Fatalities had fallen several years, reaching a low of 304 in 2019. They’ve increased both of the past two years, according to data tracked by Nevada’s Office of Traffic Safety.
“If you value life, it’s time for us to take a look at how we build our roads and what’s important to us,” said Erin Breen, director of UNLV’s Road Equity Alliance Project.
She advocated for local governments to adopt the national Safe System approach, a method that tried to reduce serious and fatal traffic collisions by designing roads to anticipate human mistakes.
One example, she said, would be creating crosswalks closer to bus stops.
Breen also pointed to Washoe County. It’s one of the few Nevada counties where traffic fatalities fell last year despite the region enjoying healthy population growth.
“They don’t have very many streets that are 45 mph, period,” she said. “And we’ve moved on to streets with 55 mph speed limits (in Clark County).”
In 2017, leaders from across the county formed the Vision Zero Truckee Meadows task force, aiming to reduce annual traffic fatalities to zero by 2030. The task force has city, county, traffic, health and emergency services officials working together under a universal plan, leader Rebecca Kapuler said.
“Before we didn’t have a unified goal. Everyone worked in silos and did their own thing,” Kapuler said.
Reno also became the first jurisdiction in Nevada last year to create a “pedestrian safety zone,” which allows officials to impose harsher punishments against people who break traffic laws in high-risk areas.

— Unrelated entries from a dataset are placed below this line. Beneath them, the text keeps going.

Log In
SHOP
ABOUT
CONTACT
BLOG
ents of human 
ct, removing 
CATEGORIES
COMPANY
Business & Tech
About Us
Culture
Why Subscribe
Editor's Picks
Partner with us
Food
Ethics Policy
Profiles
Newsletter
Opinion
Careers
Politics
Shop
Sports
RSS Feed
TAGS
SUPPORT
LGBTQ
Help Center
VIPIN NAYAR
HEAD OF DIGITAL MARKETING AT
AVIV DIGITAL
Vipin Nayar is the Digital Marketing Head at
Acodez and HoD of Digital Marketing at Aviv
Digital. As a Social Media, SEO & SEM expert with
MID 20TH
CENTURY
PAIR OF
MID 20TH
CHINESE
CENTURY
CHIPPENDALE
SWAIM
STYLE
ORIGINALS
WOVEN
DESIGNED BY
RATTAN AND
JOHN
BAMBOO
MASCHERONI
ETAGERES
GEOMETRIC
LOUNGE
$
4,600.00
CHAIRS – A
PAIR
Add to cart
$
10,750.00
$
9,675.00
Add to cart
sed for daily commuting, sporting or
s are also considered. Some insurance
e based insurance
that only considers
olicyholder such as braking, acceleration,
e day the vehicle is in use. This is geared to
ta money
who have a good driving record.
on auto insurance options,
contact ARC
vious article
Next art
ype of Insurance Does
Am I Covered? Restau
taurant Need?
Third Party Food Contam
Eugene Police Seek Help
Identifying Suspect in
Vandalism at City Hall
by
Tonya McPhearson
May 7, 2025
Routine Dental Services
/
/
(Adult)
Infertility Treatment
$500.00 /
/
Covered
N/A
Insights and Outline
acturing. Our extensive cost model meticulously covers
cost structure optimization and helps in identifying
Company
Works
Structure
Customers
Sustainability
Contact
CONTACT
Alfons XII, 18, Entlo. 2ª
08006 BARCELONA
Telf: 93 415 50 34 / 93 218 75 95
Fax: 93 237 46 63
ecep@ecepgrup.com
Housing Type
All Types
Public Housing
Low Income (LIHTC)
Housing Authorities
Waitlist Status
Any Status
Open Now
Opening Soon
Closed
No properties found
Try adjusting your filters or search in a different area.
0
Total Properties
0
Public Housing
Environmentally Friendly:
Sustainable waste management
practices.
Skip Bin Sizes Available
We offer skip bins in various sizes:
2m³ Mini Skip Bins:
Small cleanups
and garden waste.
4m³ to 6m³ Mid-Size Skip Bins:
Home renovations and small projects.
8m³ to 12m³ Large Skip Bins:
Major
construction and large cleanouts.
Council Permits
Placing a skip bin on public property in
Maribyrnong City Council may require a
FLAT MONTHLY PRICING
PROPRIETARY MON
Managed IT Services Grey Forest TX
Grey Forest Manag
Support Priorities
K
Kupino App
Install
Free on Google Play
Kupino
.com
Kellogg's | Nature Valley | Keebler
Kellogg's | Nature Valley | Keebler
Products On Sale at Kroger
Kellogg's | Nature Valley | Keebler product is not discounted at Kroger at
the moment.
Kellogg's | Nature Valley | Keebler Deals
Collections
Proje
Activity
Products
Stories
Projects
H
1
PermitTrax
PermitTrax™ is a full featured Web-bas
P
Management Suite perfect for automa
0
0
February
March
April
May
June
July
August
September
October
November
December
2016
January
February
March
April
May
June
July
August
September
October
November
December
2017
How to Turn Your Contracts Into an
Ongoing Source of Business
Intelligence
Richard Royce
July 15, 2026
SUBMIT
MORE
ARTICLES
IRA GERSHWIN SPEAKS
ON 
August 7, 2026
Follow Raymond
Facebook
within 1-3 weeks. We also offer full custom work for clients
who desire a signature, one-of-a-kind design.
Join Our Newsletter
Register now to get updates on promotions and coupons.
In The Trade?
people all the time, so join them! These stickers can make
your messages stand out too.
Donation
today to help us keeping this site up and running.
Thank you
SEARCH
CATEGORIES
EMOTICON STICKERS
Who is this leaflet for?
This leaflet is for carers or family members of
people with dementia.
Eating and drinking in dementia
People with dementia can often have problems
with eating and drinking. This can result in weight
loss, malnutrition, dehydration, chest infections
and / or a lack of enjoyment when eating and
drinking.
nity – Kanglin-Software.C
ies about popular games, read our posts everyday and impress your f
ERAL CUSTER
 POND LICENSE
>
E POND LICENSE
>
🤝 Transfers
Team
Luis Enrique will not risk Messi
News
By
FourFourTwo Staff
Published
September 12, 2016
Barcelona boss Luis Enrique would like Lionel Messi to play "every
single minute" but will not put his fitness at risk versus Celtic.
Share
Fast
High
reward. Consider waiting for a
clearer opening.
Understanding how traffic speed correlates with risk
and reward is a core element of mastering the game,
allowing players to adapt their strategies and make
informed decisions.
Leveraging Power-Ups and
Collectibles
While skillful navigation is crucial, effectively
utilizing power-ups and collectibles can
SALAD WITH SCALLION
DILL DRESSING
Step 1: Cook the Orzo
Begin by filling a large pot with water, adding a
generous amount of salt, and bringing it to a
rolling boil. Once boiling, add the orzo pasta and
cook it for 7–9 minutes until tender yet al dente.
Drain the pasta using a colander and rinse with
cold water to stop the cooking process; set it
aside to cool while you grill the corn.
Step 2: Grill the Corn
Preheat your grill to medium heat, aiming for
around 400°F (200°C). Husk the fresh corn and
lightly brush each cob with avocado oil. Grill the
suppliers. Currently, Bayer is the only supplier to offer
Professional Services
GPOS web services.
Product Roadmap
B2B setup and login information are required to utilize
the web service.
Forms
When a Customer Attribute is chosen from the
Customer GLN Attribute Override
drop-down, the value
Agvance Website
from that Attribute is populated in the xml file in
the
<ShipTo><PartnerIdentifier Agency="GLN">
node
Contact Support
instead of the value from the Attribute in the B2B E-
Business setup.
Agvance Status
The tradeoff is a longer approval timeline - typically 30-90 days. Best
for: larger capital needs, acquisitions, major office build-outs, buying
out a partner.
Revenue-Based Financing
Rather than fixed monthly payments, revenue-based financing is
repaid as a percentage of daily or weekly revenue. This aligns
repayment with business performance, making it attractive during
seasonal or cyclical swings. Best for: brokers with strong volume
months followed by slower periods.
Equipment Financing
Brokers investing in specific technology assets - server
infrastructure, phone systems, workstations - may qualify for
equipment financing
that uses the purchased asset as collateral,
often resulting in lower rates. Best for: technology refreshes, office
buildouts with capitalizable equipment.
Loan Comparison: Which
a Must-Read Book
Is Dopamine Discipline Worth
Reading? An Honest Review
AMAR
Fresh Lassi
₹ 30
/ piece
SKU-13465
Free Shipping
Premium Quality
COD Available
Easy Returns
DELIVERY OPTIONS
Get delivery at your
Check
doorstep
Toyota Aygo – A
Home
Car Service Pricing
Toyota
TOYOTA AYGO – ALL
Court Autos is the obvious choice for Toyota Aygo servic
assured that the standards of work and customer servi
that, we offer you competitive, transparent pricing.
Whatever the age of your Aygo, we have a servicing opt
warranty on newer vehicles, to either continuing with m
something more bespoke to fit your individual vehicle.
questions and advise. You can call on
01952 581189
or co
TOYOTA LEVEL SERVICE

Bennett will take the helm of Clark County’s new Office of Traffic Safety this month. He believes the new office will allow the county to more deeply look at dangerous local roadways, down to the intersection level.
For now, he and Breen said every motorist can make an immediate impact by driving the speed limit, wearing their seatbelt and not getting behind the wheel while intoxicated.
“It just comes down to personal responsibility,” Breen said.